Thank you in advance

回答1:

I can't think of a better way to do it than what you described. A built-in function would save one line, but I couldn't find one. Here's the code I would use:

[ids ctrs]=kmeans(A,19);
D = dist([testpoint;ctrs]); %testpoint is 1x10 and D will be 20x20
[distance testpointID] = min(D(1,2:end));


回答2:

The following is a a complete example on clustering:

%% generate sample data
K = 3;
numObservarations = 100;
dimensions = 3;
data = rand([numObservarations dimensions]);

%% cluster
opts = statset('MaxIter', 500, 'Display', 'iter');
[clustIDX, clusters, interClustSum, Dist] = kmeans(data, K, 'options',opts, ...
    'distance','sqEuclidean', 'EmptyAction','singleton', 'replicates',3);

%% plot data+clusters
figure, hold on
scatter3(data(:,1),data(:,2),data(:,3), 50, clustIDX, 'filled')
scatter3(clusters(:,1),clusters(:,2),clusters(:,3), 200, (1:K)', 'filled')
hold off, xlabel('x'), ylabel('y'), zlabel('z')

%% plot clusters quality
figure
[silh,h] = silhouette(data, clustIDX);
avrgScore = mean(silh);


%% Assign data to clusters
% calculate distance (squared) of all instances to each cluster centroid
D = zeros(numObservarations, K);     % init distances
for k=1:K
    %d = sum((x-y).^2).^0.5
    D(:,k) = sum( ((data - repmat(clusters(k,:),numObservarations,1)).^2), 2);
end

% find  for all instances the cluster closet to it
[minDists, clusterIndices] = min(D, [], 2);

% compare it with what you expect it to be
sum(clusterIndices == clustIDX)


回答3:

I don't know if I get your meaning right, but if you want to know which cluster your points belong you can use KnnSearch function easily. It has two arguments and will search in first argument for the first one of them that is closest to argument two.



回答4:

Assuming you're using squared euclidean distance metric, try this:

for i = 1:size(ctrs,2)
d(:,i) = sum((B-ctrs(repmat(i,size(B,1),1),:)).^2,2);
end
[distances,predicted] = min(d,[],2)

predicted should then contain the index of the closest centroid, and distances should contain the distances to the closest centroid.

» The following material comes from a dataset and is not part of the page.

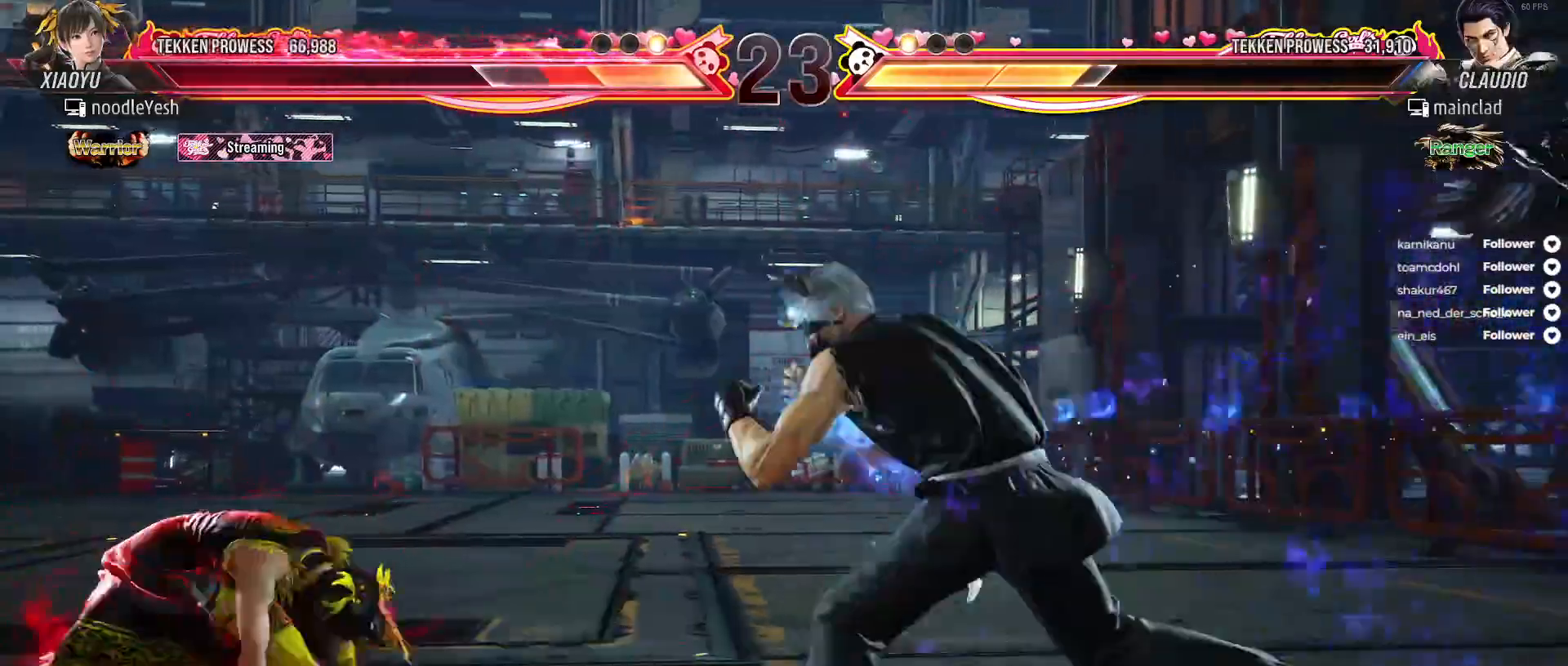
{"buttons": ["DPAD_LEFT"], "right_stick": "center", "events": []}
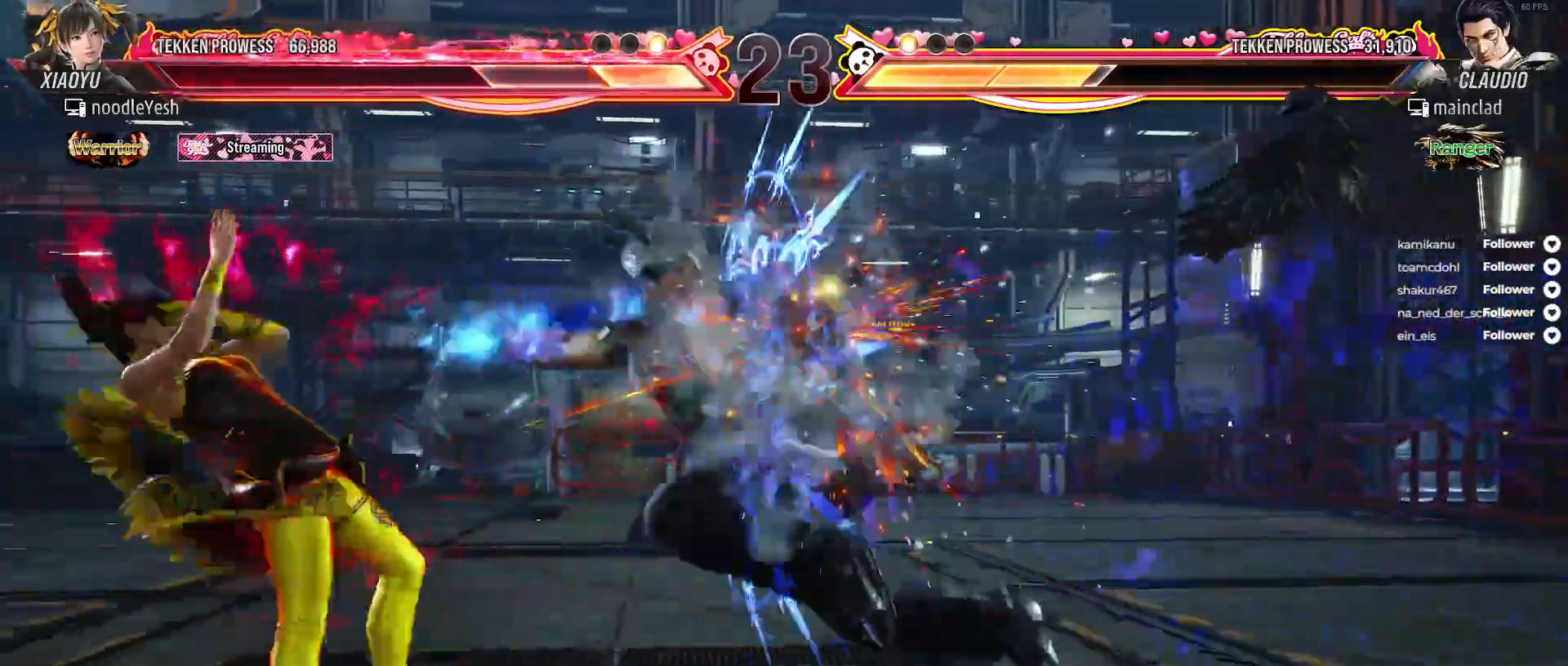
{"buttons": ["DPAD_LEFT"], "right_stick": "center", "events": [[200, "L2", "down"], [333, "L2", "up"], [383, "L2", "down"], [467, "L2", "up"]]}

Take a look inside the kmeans function, at the subfunction 'distfun'. This shows you how to do the above, and also contains the equivalents for other distance metrics.



回答5:

for small amount of data, you could do

[testpointID,dum] = find(permute(all(bsxfun(@eq,B,permute(ctrs,[3,2,1])),2),[3,1,2]))

but this is somewhat obscure; the bsxfun with the permuted ctrs creates a 49 x 10 x 19 array of booleans, which is then 'all-ed' across the second dimension, permuted back and then the row ids are found. again, probably not practical for large amounts of data.